Other Oligometastatic Sites
A solitary adrenal metastasis should also be considered for aggressive local therapy, with potential adrenalectomy when feasible, provided it is the sole site of metastatic disease (73,74). Similarly, patients with bilateral lung involvement with solitary lesions in each lung may have two separate primaries or metastatic disease. In this situation, long-term survival has been reported, particularly when there is no involvement of mediastinal lymph nodes (75). When considering aggressive resection of the primary lung tumor and a solitary metastatic lesion elsewhere, it is important to exclude involvement of mediastinal nodes, since N2-positivity portends a poor prognosis in the setting of an aggressive surgical approach.

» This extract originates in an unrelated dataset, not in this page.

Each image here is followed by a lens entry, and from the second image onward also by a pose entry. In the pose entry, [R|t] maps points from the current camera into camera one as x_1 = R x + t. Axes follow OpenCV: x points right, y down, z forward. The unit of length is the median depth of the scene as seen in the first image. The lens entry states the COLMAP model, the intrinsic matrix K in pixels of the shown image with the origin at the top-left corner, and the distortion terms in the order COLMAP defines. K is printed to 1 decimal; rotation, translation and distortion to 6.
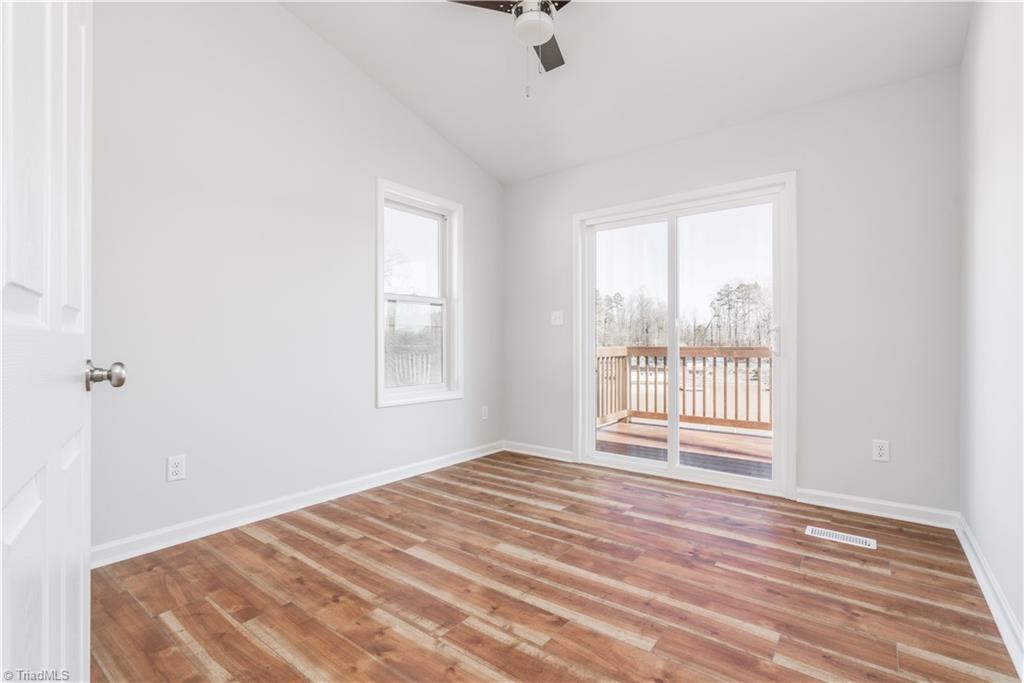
lens RADIAL K [[464.0, 0, 509.5], [0, 464.0, 340.3], [0, 0, 1]] dist [-0.003208, 0.000977]
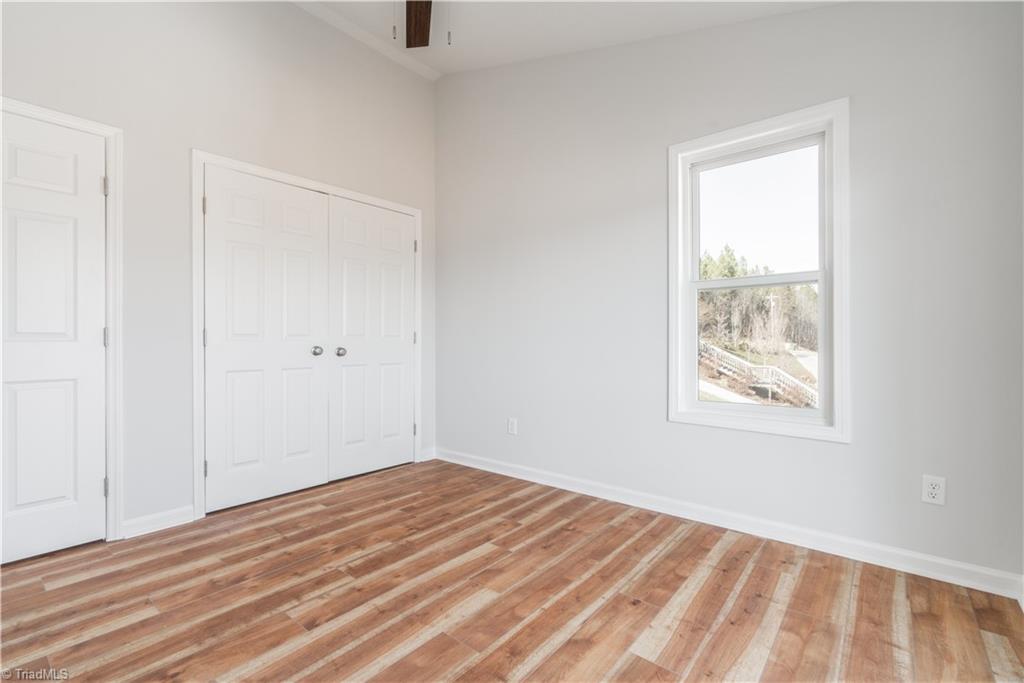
lens RADIAL K [[464.0, 0, 535.9], [0, 464.0, 341.1], [0, 0, 1]] dist [-0.003208, 0.000977]
pose [[-0.011598, 0.001606, -0.999931, 0.789378], [0.009464, 0.999954, 0.001497, -0.009031], [0.999888, -0.009446, -0.011613, 1.066025]]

Finally, for patients with a good response to systemic therapy, residual oligometastatic lesions or sites of localized progression can be treated with local modalities other than surgery, such as RT or radiofrequency ablation. This is particularly true for patients with driver mutations who experience localized progression while on targeted therapy. For patients with oligometastatic NSCLC or localized progression on systemic therapy, a multidisciplinary discussion should be held to assess potential treatment options. The decision to take an aggressive approach for oligometastatic disease should be made carefully, as treatment comes with the risks of more aggressive interventions. However, the potential for long-term disease control is compelling for appropriately selected patients.
CONCLUSION
Significant advances have been made in the treatment of advanced NSCLC. Chemotherapeutic agents with improved tolerability have been developed allowing for disease control with a more favorable therapeutic index. The identification of the molecular drivers of NSCLC, including EGFR, ALK, and ROS1, has already led to the development of well-tolerated and effective targeted agents. These advances, along with progress in immunotherapy, have now translated into a multitude of treatment options for patients that can improve quality of life and prolong survival.